The record companies pay the radio stations to repetitively play shit so they can sell 6 million copies of Adel. I know this because I used to be a radio junkie. I’d scour the web, hoping to find a station that genuinely played variety. Through internet streaming, I tuned into dozens of radio stations all over the country: Houston, Chicago, L.A, New York, you name it, even stations in the U.K. I hoped to find The One, a station without mind-numbing repetition. But guess what? I’ve found that every station follows the same template. You can’t get true variety. It’s remarkable. ‘The One’ doesn’t exist, not here in Virginia, not in New York, not anywhere. Because to play music, the radio stations need to cater to the record companies, i.e. the people that actually own the music. And the record companies make money by selling 6 million copies of Adel every year. The best way to advertise Adel is to spam her singles on their network of puppet radio stations fifty times a day. So live DJs don’t even pick the songs anymore. Basically, it’s a fucking conspiracy.

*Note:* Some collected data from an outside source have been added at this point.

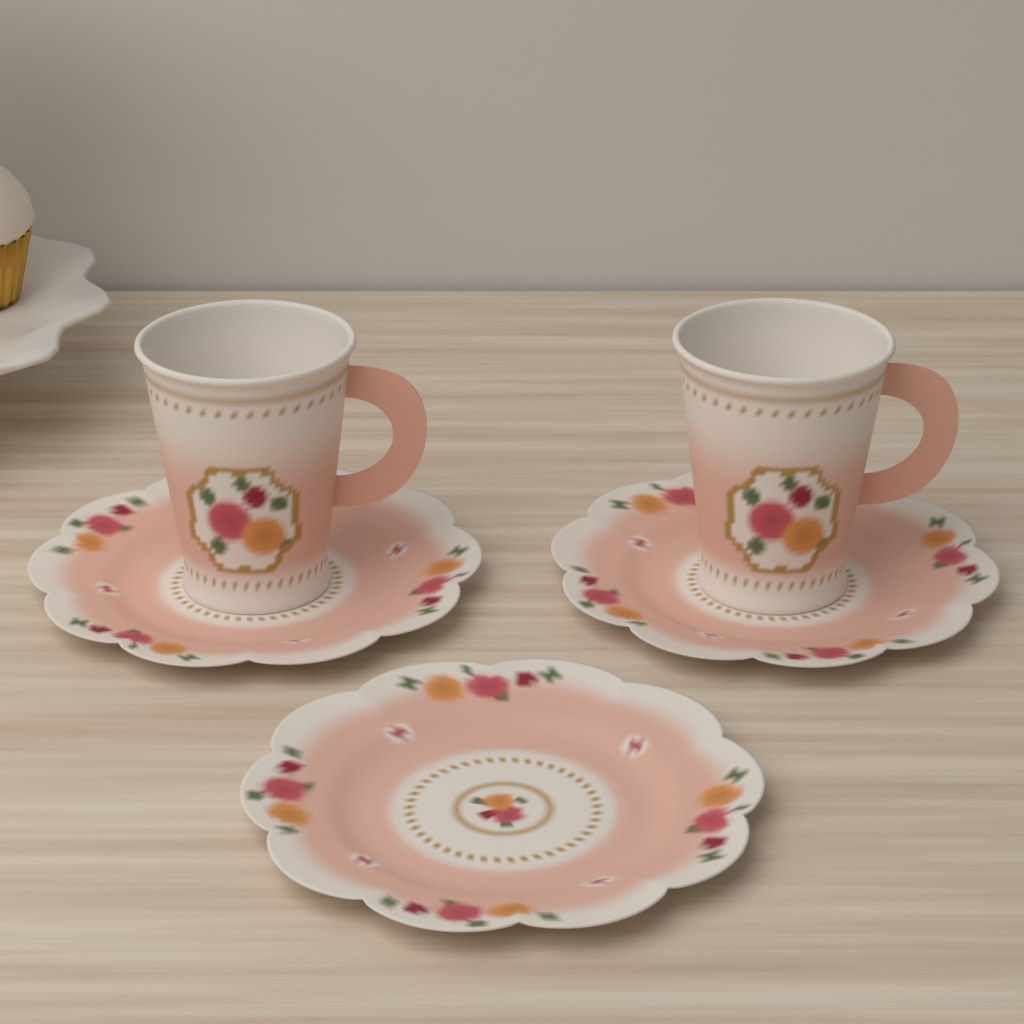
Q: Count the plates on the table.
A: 3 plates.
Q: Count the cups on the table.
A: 2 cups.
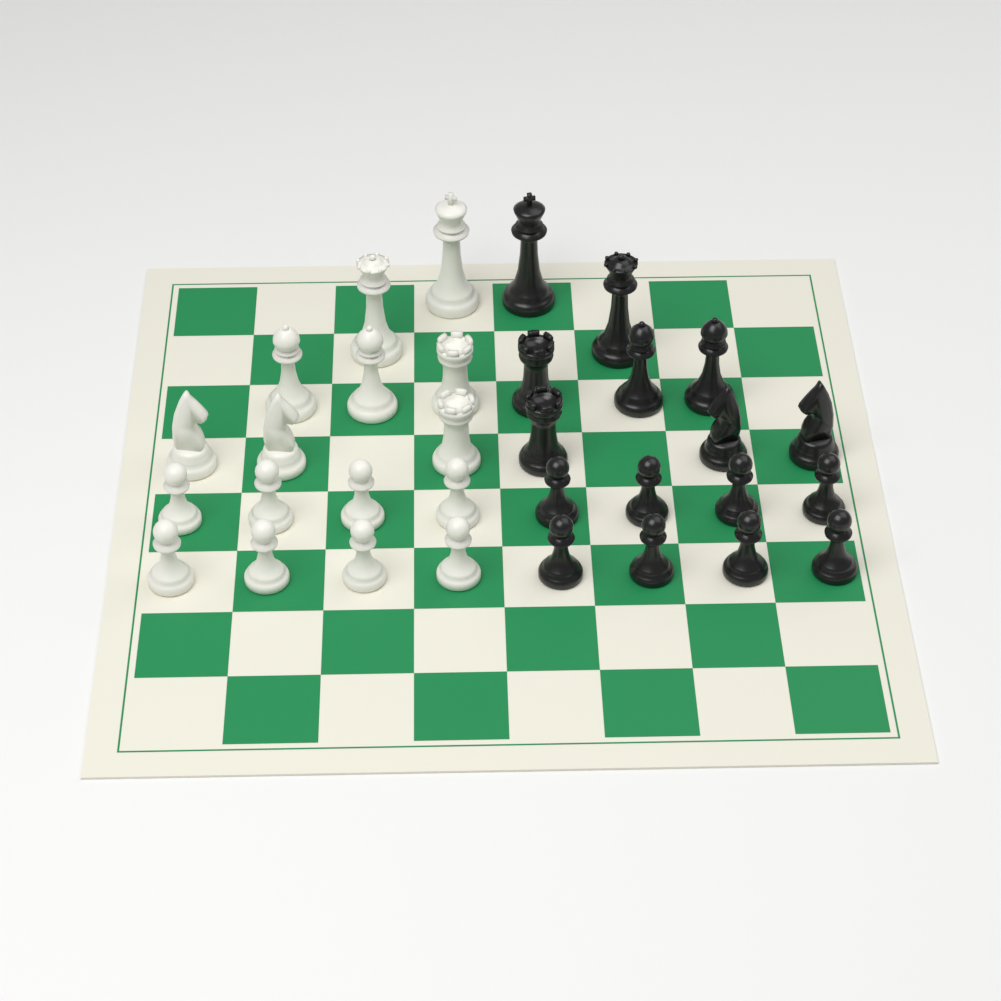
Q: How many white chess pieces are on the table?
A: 16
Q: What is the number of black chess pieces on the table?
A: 16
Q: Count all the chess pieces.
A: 32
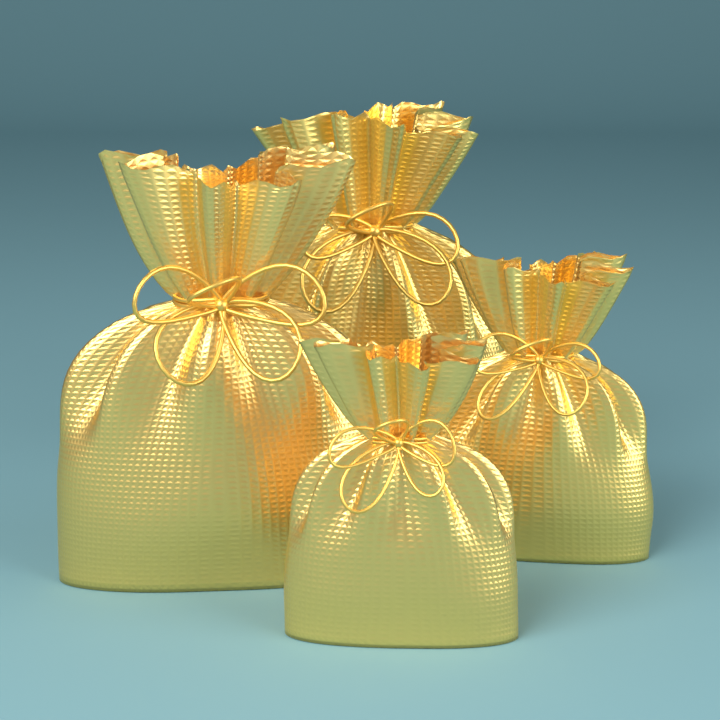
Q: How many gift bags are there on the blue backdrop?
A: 4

And the only alternative to radio, really, is my ipod. But with that comes its own slew of chores: downloading the music (cha-ching), importing the music into itunes, pruning and organizing the library, transferring music to the ipod, backing up the itunes library, etc, etc. Then when my hard drive fails (usually about three times a year), I’d have to repeat the process all over again. I just don’t have time for that.

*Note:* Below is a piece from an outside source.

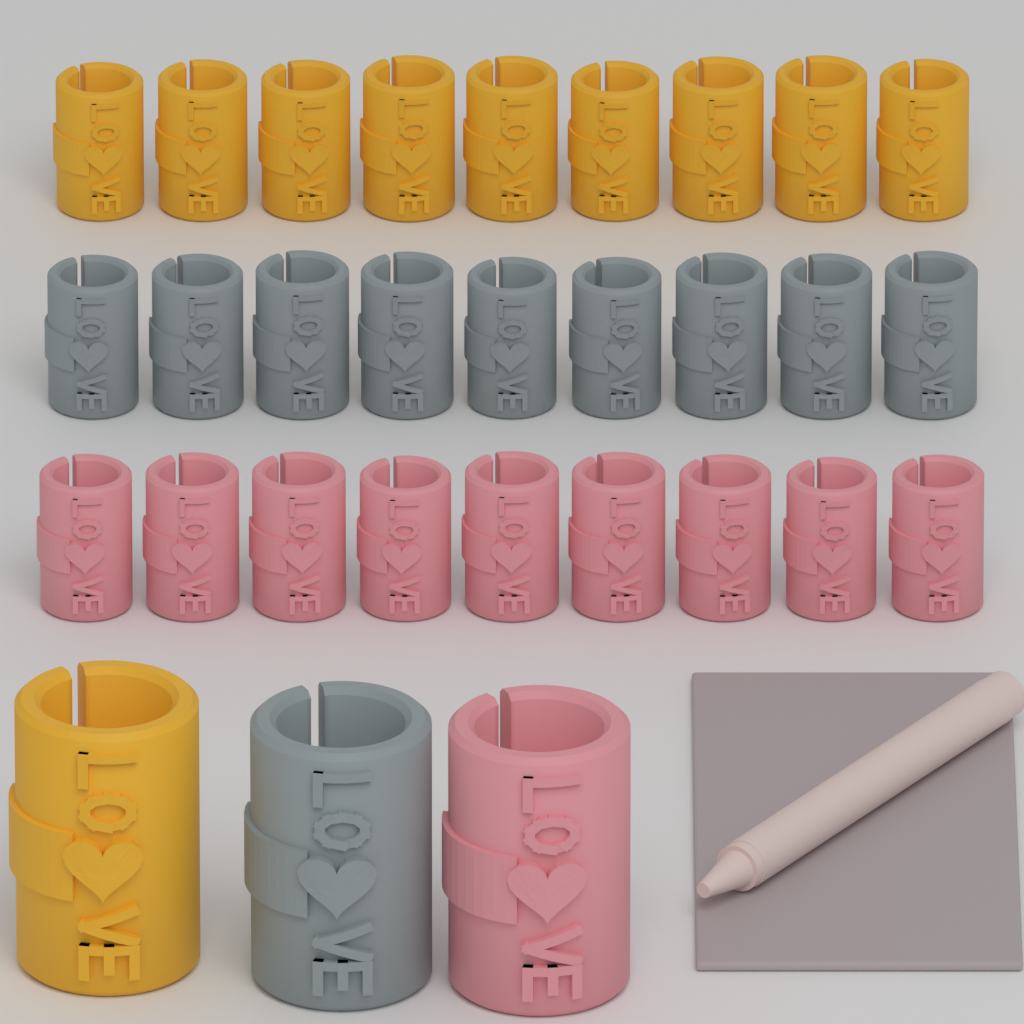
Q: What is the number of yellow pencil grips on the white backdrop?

So I became a Music Pessimist.

The solution

I’ve concluded that ownership of thousands of songs in any format, digital or not, is completely impractical. That’s why I’ve decided to stream all of my music through a free service called “Spotify.” There’s no ownership involved, which removes a lot of the impracticalities. But although I don’t actually own the songs, the playlists and library that I create in my Spotify account will literally be saved forever. No need to back them up because I never downloaded the songs, it’s all streamed. In a way that provides something more permanent, more possessive than actual ownership. My library and playlists last forever, and I will always have access to them so long as I have access to the internet. But if I buy the CD, the odds are quite high that it will be scratched up and unusable within a year. Why pay for something you can’t keep when you can get it free and actually keep it? That’s my logic in now using Spotify for all my music needs. From my home computer, I can get the entire collected works of Bob Dylan instantly, on a whim, at the click of a button. And when I boot up my work computer: Bam, it’s all there. No file transfers. No downloading, all I need to do is sign into my spotify account using whatever (phone, computer, music player) from wherever.

Spotify gives me the ability to search for any song, any artist and instantly have access to titles… The quality of the music is better than radio and I can create my own radio stations based on preference within Spotify, sort of like Pandora sans the constant ads. And unlike Pandora, I can skip songs and play them as many times as I’d like. So it’s sort of a dream come true for me. Spotify. Try it out. In the digital age, the world needs a smarter way of listening to music.